Competitive Landscape & Comparison
The table below compares Qwen3.5-397B-A17B against its two most relevant open-weight competitors: Moonshot AI’s Kimi K2.5 and DeepSeek V3.2, both of which target the same agent-focused, high-performance segment.
| Feature / Metric | Qwen3.5-397B-A17B | Kimi K2.5 (1T-A32B) | DeepSeek V3.2 (685B-A37B) |
| Total / Active Parameters | 397B / 17B | 1T / 32B | 685B / 37B |
| Context Window | 262K (extensible to 1M) | 256K | 164K |
| Pricing (Input / Output per 1M tokens) | $0.40 / $2.40 | $0.60 / $3.00 | $0.28 / $0.42 |
| Multimodal Support | Native vision-language (text, image, video) | Text, image, video | Text only (no vision) |
| Agentic Capabilities | GUI interaction, coding agents, tool use, MCP support | SWE-bench 76.8%, Agent Swarm support | Reasoning-focused, function calling |
| Language Support | 201 languages | Not disclosed | Not disclosed |
| License | Apache 2.0 | Modified MIT | Open-weight |
| Intelligence Index (AA) | 45 | 46 | 42 |
While Kimi K2.5 edges slightly ahead on the Artificial Analysis Intelligence Index (46 vs. 45), it does so with nearly double the active parameters (32B vs. 17B), making Qwen3.5 the clear efficiency leader on a per-parameter basis. DeepSeek V3.2 remains the most cost-effective option for text-only, high-volume API users at $0.28/$0.42 per million tokens, but its lack of native vision support and shorter 164K context window make it a poor fit for the multimodal agent workflows where Qwen3.5 and Kimi K2.5 compete most directly.
Sci-Tech Today’s Takeaway
I’ll be honest — this one caught my attention more than most model drops. In my experience covering AI releases, the spec sheet alone rarely tells the full story, but Qwen3.5’s numbers are genuinely hard to dismiss.
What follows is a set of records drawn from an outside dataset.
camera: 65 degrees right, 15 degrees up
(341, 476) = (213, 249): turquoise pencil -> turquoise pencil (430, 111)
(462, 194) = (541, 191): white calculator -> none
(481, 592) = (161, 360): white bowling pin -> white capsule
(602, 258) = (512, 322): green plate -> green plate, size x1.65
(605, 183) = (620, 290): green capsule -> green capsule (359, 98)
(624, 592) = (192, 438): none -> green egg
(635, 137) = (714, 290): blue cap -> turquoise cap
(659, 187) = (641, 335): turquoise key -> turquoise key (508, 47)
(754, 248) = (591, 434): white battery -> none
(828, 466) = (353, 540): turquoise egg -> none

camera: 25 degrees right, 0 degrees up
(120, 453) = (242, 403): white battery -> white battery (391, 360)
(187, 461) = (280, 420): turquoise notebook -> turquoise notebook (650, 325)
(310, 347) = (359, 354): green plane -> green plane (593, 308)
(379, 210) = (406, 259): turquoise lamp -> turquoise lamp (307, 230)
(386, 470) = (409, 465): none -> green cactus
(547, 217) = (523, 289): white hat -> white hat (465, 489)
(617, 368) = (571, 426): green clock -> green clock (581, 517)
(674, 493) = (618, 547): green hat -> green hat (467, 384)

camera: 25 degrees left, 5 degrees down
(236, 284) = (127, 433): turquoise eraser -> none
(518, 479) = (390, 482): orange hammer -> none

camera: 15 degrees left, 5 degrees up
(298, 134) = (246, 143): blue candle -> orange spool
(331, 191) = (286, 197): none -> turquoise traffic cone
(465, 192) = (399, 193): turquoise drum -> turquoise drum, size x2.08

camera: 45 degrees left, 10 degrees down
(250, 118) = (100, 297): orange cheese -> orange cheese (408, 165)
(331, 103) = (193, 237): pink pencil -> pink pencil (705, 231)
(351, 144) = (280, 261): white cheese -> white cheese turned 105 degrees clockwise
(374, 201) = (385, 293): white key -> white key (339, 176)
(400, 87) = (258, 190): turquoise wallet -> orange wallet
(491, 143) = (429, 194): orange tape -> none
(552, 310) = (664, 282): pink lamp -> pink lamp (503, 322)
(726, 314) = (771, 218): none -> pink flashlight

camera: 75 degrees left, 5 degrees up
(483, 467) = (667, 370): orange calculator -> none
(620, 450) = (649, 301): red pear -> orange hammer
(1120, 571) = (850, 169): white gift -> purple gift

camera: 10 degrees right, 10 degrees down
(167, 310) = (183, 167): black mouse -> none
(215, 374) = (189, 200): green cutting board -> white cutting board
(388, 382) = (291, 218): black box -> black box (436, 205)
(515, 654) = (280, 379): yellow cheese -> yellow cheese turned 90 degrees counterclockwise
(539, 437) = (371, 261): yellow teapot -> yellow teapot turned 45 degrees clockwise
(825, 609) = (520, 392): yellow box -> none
Activating only 17 billion parameters from a 397B pool, while matching or approaching GPT-5.2 and Claude 4.5 Opus on flagship benchmarks, is an engineering achievement that reshapes what “open-weight” means in practice.
I think this is a big deal because it collapses the cost moat that closed-model providers have relied on. When a self-hostable, Apache 2.0-licensed model can score 93.3% on AIME 2026 and handle native vision, video, and GUI agentic tasks — all at $0.40 per million input tokens — the value proposition for paying $5–$7 per million tokens to GPT-5.2 or Gemini 3 Pro becomes a much harder sell for many enterprise workloads.
I generally prefer to be cautious about “frontier killer” claims, and Qwen3.5 isn’t flawless — it still trails on agentic benchmarks like TAU2-Bench and DeepPlanning compared to top closed models. But for developer adoption and the broader open-source ecosystem, I’m firmly bullish. The Gated Delta Networks architecture is genuinely novel, the pricing is aggressive, and the 201-language support opens doors in markets that English-first models barely serve. This feels less like an incremental update and more like a statement: the open-weight frontier isn’t just catching up — it’s setting the pace.